BEGIN Provided material

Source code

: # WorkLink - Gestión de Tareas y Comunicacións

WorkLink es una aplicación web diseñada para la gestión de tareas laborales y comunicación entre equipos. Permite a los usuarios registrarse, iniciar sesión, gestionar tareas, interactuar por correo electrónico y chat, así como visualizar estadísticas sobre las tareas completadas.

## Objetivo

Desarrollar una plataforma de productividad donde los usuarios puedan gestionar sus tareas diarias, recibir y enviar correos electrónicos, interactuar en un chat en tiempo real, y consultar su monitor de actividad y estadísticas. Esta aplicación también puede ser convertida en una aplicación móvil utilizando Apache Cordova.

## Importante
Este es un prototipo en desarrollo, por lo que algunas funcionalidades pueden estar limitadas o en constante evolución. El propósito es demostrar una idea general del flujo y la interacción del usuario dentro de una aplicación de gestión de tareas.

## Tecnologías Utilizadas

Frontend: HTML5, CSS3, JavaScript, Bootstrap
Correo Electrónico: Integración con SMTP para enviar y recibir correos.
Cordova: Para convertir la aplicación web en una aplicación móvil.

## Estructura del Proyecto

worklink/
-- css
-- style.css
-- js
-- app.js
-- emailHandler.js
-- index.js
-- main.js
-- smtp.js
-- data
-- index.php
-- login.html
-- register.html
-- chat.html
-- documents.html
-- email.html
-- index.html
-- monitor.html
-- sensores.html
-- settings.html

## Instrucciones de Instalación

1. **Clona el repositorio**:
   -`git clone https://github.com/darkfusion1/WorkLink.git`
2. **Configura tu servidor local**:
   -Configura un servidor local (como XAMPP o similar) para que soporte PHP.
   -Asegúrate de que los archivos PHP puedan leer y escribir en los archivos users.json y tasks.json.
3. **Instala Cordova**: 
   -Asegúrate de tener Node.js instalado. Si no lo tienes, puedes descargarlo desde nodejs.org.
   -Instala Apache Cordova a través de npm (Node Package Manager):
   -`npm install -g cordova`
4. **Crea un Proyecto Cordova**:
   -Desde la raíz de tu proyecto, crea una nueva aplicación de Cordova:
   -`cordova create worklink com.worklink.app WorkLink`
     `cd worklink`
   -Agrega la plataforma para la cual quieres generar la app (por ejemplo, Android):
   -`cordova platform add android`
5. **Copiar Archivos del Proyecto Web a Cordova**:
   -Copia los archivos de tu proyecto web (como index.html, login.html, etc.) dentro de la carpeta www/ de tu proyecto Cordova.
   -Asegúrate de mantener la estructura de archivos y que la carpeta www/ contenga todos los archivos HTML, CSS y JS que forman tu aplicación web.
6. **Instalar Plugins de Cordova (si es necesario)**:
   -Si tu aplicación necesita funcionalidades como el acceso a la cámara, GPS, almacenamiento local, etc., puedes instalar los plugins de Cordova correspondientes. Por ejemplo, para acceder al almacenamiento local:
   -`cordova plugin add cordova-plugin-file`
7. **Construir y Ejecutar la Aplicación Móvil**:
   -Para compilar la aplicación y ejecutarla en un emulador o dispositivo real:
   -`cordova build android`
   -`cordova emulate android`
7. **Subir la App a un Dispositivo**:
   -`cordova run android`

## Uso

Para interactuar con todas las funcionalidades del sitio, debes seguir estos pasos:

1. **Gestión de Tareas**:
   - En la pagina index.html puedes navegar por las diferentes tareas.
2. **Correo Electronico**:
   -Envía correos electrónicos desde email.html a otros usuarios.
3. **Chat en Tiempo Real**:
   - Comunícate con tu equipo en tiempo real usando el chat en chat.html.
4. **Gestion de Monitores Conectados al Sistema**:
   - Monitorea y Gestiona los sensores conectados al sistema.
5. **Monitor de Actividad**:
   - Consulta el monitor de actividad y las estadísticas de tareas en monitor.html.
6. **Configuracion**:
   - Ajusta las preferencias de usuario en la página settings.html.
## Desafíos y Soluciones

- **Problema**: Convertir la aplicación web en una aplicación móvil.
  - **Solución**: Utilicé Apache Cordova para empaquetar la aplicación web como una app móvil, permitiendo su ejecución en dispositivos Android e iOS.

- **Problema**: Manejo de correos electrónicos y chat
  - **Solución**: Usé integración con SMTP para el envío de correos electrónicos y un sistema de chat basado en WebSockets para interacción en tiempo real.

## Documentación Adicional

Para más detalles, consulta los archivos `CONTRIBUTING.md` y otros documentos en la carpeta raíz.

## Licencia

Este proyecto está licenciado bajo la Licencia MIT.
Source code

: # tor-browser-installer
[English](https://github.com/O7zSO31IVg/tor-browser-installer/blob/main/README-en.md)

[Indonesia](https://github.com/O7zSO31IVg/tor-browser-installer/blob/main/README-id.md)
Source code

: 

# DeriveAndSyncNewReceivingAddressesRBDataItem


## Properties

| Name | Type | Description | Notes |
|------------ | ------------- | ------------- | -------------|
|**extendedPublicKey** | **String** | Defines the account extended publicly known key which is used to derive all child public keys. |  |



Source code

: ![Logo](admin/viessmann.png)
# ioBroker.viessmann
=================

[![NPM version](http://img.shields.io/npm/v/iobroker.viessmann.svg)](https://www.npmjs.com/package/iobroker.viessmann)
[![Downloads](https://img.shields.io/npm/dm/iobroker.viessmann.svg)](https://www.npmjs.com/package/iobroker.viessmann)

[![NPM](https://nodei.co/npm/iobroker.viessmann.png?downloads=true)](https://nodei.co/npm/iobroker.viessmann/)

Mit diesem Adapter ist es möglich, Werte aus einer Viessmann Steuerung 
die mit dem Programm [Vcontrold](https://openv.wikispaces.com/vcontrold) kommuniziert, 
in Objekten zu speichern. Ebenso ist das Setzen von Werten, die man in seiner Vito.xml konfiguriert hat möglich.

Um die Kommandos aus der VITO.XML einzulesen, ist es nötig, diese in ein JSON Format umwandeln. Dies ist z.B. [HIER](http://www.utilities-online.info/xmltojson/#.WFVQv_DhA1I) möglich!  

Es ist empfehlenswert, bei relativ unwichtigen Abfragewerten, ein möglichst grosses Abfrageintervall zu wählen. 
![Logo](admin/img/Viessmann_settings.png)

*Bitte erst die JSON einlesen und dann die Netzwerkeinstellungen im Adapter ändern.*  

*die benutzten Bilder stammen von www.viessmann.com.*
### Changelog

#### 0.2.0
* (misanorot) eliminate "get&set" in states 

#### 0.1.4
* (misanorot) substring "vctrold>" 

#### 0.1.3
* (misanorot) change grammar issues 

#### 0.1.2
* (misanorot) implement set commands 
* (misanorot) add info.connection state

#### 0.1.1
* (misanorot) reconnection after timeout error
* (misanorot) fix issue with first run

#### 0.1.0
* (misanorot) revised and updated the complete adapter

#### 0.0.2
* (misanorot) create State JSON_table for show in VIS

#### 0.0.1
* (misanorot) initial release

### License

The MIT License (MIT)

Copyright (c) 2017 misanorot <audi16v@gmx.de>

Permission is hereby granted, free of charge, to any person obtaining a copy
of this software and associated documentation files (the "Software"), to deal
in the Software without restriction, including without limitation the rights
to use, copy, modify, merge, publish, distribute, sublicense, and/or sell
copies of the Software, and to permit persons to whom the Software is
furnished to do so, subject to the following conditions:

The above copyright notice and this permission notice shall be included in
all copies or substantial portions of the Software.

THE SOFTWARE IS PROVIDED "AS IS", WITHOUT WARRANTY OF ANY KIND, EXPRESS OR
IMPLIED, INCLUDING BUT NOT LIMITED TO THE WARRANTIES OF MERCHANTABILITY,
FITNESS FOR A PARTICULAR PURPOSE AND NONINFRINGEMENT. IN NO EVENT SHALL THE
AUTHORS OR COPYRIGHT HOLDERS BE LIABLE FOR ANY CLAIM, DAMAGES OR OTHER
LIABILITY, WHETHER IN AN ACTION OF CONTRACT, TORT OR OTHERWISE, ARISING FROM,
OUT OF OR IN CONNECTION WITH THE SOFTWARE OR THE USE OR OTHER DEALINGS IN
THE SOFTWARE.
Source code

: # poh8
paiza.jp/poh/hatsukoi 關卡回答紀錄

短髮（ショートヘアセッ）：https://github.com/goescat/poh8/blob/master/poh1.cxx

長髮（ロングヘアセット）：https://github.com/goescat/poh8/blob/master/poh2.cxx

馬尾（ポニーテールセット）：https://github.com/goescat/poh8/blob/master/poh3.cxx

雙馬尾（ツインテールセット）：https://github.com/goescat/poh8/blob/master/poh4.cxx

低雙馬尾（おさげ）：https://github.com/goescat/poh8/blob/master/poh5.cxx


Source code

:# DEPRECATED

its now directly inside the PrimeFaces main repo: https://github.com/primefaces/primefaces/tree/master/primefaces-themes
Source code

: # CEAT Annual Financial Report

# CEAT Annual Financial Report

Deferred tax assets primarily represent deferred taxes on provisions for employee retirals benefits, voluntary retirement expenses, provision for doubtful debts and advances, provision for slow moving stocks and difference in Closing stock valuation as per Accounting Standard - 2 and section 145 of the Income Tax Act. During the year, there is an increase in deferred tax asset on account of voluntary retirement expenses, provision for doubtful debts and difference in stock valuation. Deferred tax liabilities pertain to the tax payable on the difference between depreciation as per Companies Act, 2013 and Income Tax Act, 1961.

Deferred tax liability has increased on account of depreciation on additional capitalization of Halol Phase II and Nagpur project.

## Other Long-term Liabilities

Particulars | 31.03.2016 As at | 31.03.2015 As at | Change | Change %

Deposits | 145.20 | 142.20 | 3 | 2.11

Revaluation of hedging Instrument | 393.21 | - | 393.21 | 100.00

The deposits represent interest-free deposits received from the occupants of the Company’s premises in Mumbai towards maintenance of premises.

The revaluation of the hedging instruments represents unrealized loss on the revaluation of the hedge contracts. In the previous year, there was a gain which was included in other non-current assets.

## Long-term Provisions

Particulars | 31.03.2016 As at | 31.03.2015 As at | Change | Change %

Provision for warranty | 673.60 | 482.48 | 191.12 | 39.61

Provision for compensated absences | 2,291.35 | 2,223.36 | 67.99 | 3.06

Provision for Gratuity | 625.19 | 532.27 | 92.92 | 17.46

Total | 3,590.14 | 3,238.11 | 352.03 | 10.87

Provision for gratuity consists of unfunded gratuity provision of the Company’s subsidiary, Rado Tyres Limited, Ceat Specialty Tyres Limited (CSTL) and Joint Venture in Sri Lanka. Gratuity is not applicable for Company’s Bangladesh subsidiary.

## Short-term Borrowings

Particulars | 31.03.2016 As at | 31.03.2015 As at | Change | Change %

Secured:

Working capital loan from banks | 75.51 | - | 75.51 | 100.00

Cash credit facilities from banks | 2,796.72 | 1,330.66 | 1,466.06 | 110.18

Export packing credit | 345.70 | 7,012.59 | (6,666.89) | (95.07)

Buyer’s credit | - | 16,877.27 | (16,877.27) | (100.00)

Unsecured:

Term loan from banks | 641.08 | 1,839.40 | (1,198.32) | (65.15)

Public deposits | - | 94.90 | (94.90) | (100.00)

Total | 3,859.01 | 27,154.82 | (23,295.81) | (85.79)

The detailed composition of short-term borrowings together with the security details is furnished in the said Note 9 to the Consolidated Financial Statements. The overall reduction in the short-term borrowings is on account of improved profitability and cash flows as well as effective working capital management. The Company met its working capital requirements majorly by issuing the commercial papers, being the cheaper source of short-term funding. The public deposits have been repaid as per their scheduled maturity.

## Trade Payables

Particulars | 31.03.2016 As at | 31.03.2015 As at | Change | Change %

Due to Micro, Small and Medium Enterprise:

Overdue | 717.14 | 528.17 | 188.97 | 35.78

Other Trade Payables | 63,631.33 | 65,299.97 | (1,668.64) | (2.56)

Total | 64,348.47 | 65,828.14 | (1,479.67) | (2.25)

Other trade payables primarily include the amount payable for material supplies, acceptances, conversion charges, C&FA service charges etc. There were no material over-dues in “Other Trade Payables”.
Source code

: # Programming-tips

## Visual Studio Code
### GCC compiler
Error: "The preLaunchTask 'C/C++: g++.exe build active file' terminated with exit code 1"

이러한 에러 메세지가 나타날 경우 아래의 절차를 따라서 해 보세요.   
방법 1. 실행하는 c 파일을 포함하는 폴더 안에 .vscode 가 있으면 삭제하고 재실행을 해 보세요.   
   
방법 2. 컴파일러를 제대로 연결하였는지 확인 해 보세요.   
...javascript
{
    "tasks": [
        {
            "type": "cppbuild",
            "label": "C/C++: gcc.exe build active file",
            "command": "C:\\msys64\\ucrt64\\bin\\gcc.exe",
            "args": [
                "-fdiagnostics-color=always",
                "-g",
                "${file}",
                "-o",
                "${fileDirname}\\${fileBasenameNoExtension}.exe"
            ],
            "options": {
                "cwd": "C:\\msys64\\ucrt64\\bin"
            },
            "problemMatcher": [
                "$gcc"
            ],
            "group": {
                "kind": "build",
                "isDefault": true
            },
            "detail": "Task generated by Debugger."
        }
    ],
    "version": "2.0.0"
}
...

END Provided material

» **What is needed**: Each line above from the one with "Other Trade Payables |" up to and including the one with "Other trade payables primarily" must be set down exactly, and no line outside that span may appear.

» **Written solution**:
Other Trade Payables | 63,631.33 | 65,299.97 | (1,668.64) | (2.56)

Total | 64,348.47 | 65,828.14 | (1,479.67) | (2.25)

Other trade payables primarily include the amount payable for material supplies, acceptances, conversion charges, C&FA service charges etc. There were no material over-dues in “Other Trade Payables”.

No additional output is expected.